#### Explore the material
1. In the fishing thread, what does Mr Burgundy name as his lure after saying he got 11 in the last couple hours of light?
2. Reproduce the fishing thread word for word between "I contacted dnr, they" and "All I know.", inclusive.

I contacted dnr, they stated no trout stocking in the river. I also asked the park rangers and they said none. However a friends dad whom was 96, lived in Milford for 50 years and was a routine fisherman in that park, is the one that told me about fishing below the dam. He confirmed that the river did have trout but not how they got there. That'
All I know.


----------



## Mr Burgundy

Got cha.. tnks


----------



## Diehard fisherman

I’m just going to put a kayak in and give all the jerks something to complain about this year


----------



## Mr Burgundy

I'm taking mine next sat. Will be fly fishing from the casting deck


----------



## Spencer00

Has anyone had any luck fishing there this year?


Sent from my iPhone using Michigan Sportsman mobile app


----------



## Mr Burgundy

Yup, double digit catches 3 days in a row.


----------



## Spencer00

Mr Burgundy said:


> Yup, double digit catches 3 days in a row.


What were you using 


Sent from my iPhone using Michigan Sportsman mobile app


----------



## Mr Burgundy

Artificial lures.


----------



## Spencer00

Mr Burgundy said:


> Artificial lures.


Me and a buddy went there yesterday and threw the whole tackle box at them and didn’t get a bite.


Sent from my iPhone using Michigan Sportsman mobile app


----------



## Mr Burgundy

I was there the last couple hours of light and got 11


----------



## Mr Burgundy

Mr Burgundy said:


> I was there the last couple hours of light and got 11


Hand painted jerk baits


----------



## Zkovach1175

Spencer00 said:


> Me and a buddy went there yesterday and threw the whole tackle box at them and didn’t get a bite.
> 
> 
> Sent from my iPhone using Michigan Sportsman mobile app


We were there the first day and powerbait is good with patience but I did noticed they were hitting my sons bobber more than the bait underneathe. So like burgundy said floating jerk is probably a good bet


----------

#### Raw data
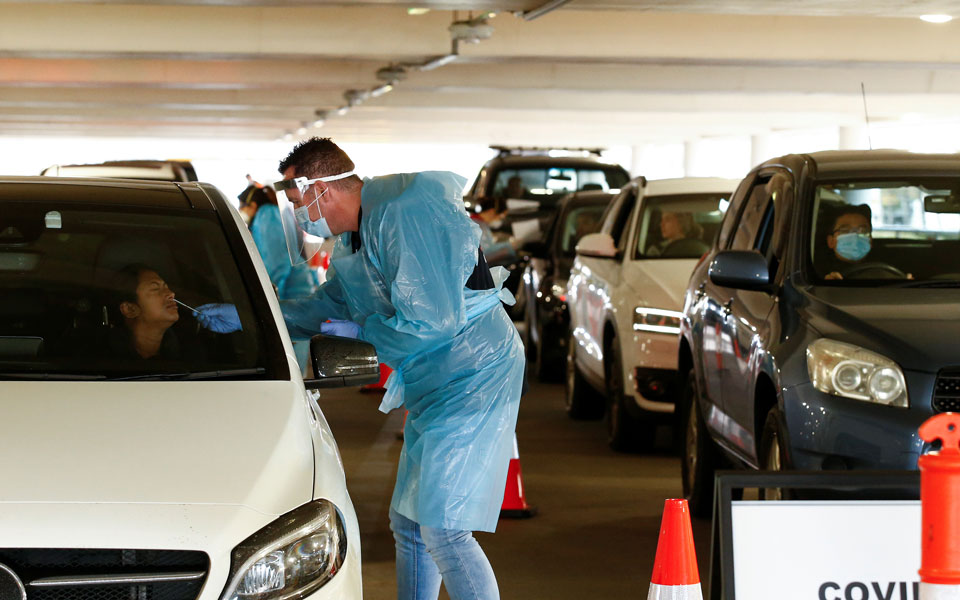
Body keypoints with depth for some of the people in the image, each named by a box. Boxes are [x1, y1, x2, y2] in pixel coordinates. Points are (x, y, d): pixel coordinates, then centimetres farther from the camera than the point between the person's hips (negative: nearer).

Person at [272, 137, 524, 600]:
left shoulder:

#### Solutions to the problems
1. Hand painted jerk baits.

2.
I contacted dnr, they stated no trout stocking in the river. I also asked the park rangers and they said none. However a friends dad whom was 96, lived in Milford for 50 years and was a routine fisherman in that park, is the one that told me about fishing below the dam. He confirmed that the river did have trout but not how they got there. That'
All I know.